EXERCISE INSTRUCTIONS
1. Answer these from the Shopify earnings text:
(a) What equity interest in Flexport will Shopify receive under the transaction?
(b) How large a severance charge does Shopify expect, and in which quarter?
(c) What did gross merchandise volume on the platform reach?
2. Reproduce the stretch of the Shopify earnings text from "The company announced" through "preferred logistics partner.".

TEXT EXCERPT

-.-.-

The company announced it was selling off its logistics business, will be cutting 20% of its workforce, and posted an unexpected profit in its first quarter.
Shopify
will be selling its logistics business to global logistics company Flexport. Under the transaction, Shopify will receive stock representing a 13% of equity interest in Flexport, on top of its existing equity interest. Flexport will become Shopify’s preferred logistics partner.
As part of the sale, Shopify will be laying off about 20% of its staff, the company said in a press release. The company expects to incur a severance charge of up to $150 million in the second quarter tied to the workforce reduction.
Shopify
(ticker: SHOP) reported first-quarter adjusted earnings of 1 cent a share, better than the Wall Street consensus forecast for a loss of 4 cents. Sales of $1.5 billion jumped 25% from the year-ago quarter, and were ahead of estimates of $1.4 billion.
Gross merchandise volume on the company’s platform, a key indicator for online retailers, increased 15% to $49.6 billion. Analysts were expecting that figure to come in at $47.7 billion.
The company also provided an update to its second-quarter guidance. Shopify now expects revenue to grow at a similar rate to the first quarter. Wall Street is currently projecting revenue could clock in at $1.57 billion for the June quarter, implying a 9% increase.
Shares of Shopify surged 16% ahead of Thursday’s opening bell, while futures for the
Nasdaq Composite
ticked down 0.1% and the
S&P 500
fell 0.4%. The stock has risen 33% this year.

-.-.-

DATA TO EXAMINE
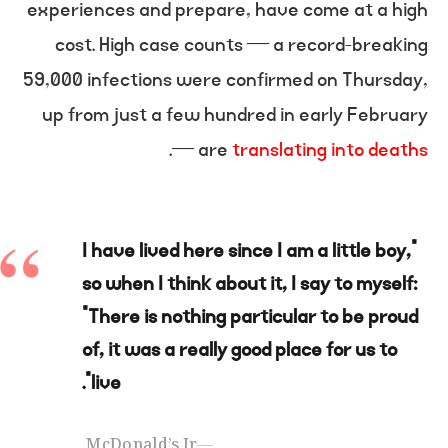
experiences and prepare, have come at a high
cost. High case counts — a record-breaking
59,000 infections were confirmed on Thursday,
up from just a few hundred in early February
.
— are
translating into deaths
“I have lived here since I am a little boy,
so when I think about it, I say to myself:
“There is nothing particular to be proud
of, it was a really good place for us to
live”.
McDonald’s Jr.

-.-.-

SOLVED PROBLEMS
1.
(a) Stock representing a 13% equity interest in Flexport, on top of its existing equity interest.
(b) Up to $150 million, in the second quarter.
(c) $49.6 billion, an increase of 15%.

2.
The company announced it was selling off its logistics business, will be cutting 20% of its workforce, and posted an unexpected profit in its first quarter.
Shopify
will be selling its logistics business to global logistics company Flexport. Under the transaction, Shopify will receive stock representing a 13% of equity interest in Flexport, on top of its existing equity interest. Flexport will become Shopify’s preferred logistics partner.